Der Körper hilft sich oft selbst

Irgendein statistisches Ergebnis, das wird auf dem Skeptikerkongress deutlich, lässt sich immer berechnen. Die Frage ist, ob es sauber ermittelt wurde und ob es zu  den bereits vorliegenden Ergebnissen passt. In der Medizin, erläutert Windeler, geht es nicht um die Frage, ob es dem Patienten nach der Therapie besser geht, denn der Körper hilft sich oft selbst. Vielmehr muss ermittelt werden, ob die medizinische Therapie etwas zur Besserung beiträgt. Um die Wirkung der Behandlung abzuschätzen, muss man daher vergleichen: Wie würde es dem Patienten gehen, wenn man lediglich abgewartet hätte?

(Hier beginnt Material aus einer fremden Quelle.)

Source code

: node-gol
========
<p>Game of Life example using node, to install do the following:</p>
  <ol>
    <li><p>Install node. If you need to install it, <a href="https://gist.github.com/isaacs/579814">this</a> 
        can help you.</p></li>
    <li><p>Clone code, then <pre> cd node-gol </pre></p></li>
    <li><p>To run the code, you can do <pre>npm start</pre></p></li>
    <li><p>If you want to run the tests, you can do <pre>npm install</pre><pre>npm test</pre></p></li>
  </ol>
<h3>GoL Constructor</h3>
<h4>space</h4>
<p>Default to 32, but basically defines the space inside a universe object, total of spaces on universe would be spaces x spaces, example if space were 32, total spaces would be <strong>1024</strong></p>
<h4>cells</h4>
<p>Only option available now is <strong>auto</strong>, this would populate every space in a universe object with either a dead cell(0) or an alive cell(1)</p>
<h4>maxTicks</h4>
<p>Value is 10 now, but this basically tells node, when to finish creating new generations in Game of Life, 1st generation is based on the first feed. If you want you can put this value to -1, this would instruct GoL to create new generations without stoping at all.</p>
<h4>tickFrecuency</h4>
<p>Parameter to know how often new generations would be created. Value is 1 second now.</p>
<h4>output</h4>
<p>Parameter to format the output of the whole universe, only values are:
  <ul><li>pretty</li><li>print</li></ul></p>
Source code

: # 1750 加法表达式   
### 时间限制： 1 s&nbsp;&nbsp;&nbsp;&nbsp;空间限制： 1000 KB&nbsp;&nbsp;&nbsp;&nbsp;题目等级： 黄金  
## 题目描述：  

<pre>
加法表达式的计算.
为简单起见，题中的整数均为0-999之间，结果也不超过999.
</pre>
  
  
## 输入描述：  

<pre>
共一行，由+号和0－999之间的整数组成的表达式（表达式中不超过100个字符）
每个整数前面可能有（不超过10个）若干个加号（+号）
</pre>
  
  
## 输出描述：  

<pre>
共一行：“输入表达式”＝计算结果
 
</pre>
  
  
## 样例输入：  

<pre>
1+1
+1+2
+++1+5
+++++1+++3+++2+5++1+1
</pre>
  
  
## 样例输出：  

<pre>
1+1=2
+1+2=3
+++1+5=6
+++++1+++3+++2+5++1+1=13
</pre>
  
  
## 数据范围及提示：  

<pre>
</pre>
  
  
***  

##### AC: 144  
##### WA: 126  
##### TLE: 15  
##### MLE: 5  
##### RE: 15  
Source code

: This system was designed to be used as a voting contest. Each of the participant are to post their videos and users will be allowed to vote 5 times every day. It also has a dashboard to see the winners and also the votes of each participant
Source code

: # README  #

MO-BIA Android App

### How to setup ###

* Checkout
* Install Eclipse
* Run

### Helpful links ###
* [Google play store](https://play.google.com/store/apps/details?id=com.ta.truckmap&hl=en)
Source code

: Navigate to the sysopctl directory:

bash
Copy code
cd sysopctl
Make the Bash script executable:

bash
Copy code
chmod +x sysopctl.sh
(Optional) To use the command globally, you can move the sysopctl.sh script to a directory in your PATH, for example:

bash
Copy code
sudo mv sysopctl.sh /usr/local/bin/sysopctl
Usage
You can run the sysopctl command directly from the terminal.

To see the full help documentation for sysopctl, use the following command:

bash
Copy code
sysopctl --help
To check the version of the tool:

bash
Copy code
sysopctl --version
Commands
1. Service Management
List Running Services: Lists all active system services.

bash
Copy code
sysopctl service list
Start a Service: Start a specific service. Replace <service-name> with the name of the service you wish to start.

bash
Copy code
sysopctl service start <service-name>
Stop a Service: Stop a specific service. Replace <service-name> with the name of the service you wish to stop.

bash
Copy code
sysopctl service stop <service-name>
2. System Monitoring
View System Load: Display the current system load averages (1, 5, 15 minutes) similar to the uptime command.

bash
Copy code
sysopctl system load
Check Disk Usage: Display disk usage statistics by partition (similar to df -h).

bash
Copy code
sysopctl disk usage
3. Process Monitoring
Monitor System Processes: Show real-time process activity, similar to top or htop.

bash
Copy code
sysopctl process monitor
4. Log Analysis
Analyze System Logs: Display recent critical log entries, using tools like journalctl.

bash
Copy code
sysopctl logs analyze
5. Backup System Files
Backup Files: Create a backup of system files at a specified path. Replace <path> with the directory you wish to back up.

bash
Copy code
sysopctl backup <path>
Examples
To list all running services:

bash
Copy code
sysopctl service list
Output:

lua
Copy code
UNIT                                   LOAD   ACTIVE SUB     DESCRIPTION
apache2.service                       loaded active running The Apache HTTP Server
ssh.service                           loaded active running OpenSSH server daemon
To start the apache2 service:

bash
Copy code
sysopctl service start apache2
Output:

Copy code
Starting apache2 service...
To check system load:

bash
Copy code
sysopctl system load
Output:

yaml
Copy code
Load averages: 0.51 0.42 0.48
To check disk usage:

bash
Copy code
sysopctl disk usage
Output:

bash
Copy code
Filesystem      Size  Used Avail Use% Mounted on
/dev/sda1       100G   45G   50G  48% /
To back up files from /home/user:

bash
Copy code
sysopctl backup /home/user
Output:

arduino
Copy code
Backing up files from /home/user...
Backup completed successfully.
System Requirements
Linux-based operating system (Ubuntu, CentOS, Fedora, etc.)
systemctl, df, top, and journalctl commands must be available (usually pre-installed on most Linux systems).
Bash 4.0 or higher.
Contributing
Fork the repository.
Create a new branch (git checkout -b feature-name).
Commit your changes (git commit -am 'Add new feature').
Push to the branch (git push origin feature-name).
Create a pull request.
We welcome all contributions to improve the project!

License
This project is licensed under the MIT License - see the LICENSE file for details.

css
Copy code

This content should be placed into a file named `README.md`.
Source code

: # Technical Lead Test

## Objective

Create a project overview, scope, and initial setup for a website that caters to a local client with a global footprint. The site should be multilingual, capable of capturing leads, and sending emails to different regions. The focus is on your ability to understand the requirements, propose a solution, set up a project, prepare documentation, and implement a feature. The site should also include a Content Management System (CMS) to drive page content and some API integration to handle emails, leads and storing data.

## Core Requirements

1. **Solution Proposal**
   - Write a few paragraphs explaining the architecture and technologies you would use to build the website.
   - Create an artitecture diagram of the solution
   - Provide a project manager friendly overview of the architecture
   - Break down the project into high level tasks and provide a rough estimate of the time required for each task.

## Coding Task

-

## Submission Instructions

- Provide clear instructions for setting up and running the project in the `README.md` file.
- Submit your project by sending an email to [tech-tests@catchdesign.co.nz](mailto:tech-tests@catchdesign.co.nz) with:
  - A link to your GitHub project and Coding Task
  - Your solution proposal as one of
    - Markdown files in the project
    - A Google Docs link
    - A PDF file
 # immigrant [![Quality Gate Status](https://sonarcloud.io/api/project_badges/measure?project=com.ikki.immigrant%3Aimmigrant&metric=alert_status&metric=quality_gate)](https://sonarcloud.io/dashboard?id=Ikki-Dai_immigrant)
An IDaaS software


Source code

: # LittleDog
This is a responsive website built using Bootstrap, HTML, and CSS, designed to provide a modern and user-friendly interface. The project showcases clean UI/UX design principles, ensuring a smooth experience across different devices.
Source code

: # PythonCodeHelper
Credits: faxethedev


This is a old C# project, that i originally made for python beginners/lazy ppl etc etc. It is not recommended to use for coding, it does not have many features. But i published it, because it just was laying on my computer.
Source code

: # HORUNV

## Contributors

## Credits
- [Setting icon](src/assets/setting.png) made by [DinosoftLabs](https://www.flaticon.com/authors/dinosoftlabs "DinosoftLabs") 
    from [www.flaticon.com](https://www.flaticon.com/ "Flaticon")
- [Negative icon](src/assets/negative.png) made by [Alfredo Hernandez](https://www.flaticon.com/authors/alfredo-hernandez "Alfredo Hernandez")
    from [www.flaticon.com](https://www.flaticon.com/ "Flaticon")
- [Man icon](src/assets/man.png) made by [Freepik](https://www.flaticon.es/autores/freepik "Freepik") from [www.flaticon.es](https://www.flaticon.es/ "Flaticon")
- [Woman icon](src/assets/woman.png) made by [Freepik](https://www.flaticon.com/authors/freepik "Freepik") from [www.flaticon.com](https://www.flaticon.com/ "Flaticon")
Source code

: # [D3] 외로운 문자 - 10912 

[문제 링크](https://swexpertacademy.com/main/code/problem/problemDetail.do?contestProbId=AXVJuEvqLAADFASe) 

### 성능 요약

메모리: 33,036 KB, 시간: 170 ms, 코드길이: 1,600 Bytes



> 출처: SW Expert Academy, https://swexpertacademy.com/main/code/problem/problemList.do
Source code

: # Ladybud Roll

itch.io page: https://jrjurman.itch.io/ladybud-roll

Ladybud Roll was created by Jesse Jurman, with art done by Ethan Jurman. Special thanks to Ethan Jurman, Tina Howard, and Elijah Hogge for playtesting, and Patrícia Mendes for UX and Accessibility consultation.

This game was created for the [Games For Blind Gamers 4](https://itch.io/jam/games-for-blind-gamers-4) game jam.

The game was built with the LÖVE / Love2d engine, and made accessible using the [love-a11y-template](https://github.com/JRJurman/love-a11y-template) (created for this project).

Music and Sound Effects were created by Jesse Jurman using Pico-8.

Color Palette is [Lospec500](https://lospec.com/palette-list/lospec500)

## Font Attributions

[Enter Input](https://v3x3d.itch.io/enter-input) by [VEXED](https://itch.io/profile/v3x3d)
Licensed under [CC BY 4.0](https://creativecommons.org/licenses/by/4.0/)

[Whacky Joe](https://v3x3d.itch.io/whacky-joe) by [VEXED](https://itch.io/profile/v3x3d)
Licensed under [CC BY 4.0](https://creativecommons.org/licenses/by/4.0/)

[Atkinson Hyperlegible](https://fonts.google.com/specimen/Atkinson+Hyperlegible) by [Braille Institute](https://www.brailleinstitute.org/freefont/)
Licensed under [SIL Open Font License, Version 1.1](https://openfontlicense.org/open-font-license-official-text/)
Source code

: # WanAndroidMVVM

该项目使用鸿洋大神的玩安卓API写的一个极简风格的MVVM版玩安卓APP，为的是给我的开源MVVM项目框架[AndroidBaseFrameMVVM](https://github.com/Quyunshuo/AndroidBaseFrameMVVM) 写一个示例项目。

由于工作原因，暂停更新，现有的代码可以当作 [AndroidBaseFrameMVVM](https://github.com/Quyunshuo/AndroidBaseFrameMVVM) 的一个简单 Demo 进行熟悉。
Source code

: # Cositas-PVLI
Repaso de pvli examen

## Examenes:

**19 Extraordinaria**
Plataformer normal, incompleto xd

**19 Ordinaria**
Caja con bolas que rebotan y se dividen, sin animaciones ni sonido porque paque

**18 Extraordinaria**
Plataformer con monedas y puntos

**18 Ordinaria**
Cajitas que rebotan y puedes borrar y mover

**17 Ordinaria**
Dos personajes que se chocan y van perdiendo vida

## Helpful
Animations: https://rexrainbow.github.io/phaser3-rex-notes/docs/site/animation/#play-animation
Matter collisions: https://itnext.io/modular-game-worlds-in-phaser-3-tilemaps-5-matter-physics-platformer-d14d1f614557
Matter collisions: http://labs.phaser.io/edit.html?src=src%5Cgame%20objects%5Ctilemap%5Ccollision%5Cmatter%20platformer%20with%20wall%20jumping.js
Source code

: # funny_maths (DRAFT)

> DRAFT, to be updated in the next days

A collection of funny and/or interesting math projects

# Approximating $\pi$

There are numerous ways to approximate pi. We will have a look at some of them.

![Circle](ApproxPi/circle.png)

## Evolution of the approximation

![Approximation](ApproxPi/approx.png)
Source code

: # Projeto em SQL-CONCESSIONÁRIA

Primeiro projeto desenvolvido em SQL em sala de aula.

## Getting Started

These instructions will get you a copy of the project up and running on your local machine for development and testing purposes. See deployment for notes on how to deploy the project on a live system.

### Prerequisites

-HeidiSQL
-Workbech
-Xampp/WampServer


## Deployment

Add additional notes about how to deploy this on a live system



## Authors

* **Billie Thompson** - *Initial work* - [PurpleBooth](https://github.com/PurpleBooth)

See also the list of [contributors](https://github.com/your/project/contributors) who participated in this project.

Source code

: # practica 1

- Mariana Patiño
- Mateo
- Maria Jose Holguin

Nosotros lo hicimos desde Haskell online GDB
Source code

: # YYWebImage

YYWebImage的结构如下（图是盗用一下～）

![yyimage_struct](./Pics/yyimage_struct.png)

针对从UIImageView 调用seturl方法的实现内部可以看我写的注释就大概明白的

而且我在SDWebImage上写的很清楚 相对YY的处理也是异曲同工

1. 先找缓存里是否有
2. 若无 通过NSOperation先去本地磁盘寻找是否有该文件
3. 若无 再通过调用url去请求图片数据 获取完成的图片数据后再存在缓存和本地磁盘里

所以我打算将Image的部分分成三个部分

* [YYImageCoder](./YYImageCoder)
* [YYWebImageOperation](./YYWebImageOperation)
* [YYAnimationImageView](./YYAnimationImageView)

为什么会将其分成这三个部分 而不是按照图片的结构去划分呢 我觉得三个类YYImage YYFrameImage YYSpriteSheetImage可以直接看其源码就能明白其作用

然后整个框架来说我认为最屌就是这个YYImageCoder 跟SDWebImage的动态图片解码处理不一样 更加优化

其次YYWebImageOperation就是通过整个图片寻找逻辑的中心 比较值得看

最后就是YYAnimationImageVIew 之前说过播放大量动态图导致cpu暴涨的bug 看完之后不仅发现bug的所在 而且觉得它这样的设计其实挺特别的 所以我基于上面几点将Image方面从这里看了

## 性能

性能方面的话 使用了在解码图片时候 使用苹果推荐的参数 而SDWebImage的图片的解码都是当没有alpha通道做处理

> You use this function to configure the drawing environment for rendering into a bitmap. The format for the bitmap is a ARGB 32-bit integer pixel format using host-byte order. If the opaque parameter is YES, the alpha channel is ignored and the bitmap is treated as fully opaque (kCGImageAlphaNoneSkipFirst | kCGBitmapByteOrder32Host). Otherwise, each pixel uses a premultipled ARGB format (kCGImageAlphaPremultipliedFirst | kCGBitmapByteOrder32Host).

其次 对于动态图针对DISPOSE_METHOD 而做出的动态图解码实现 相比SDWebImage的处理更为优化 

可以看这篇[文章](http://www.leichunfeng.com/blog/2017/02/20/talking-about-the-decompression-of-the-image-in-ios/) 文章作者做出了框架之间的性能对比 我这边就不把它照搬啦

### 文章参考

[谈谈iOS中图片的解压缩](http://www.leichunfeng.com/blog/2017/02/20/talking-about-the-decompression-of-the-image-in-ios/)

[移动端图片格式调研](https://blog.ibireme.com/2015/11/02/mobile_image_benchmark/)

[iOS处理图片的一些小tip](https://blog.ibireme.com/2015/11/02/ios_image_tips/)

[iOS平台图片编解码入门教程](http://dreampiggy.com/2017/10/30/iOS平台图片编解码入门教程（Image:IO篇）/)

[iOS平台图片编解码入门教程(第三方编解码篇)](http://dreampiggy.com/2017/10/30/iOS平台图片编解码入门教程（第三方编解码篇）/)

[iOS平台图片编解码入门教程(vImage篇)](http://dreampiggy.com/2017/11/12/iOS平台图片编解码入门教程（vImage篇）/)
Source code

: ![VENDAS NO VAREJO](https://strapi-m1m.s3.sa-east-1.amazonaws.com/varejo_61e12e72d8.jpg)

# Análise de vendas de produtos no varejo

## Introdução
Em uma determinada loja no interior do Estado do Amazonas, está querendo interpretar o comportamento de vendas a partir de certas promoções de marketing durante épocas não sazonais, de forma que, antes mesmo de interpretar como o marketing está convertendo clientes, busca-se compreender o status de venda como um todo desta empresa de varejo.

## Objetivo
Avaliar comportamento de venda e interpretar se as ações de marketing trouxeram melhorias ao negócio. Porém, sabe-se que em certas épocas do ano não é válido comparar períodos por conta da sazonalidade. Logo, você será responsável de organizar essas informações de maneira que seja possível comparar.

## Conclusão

Um das herauszufinden, werden in medizinischen Studien immer auch einige Patienten bloß zum Schein behandelt.

Im Fall der Akupunktur gibt es Belege dafür, dass sie Schmerzen lindert – allerdings müssen dafür nicht unbedingt die richtigen Punkte genadelt werden. Um einen Patienten zufriedenzustellen, empfiehlt Matenaer, ihn in die Suche nach den richtigen Punkte einzubeziehen: „Spüren Sie an dieser Stelle etwas Besonderes?“ Wenn dann auch noch einige Nadeln weit vom eigentlichen Schmerzherd entfernt gesetzt würden, dokumentiere der Arzt sein vermeintliches Wissen über die verborgenen Zusammenhänge im Körper, sagt Matenaer. Beides zusammen sei die Grundlage für den Erfolg der Therapie.

Doch dann will eine Zuhörerin wissen, wie man einen Orthopäden finde, der streng solide arbeite und folglich keine Akupunktur anbiete. Matenaer hebt bedauernd die Schultern. „Sie stellen Fragen!“ Er glaube kaum, dass man in Deutschland eine Praxis betreiben könne, ohne Akupunktur anzubieten.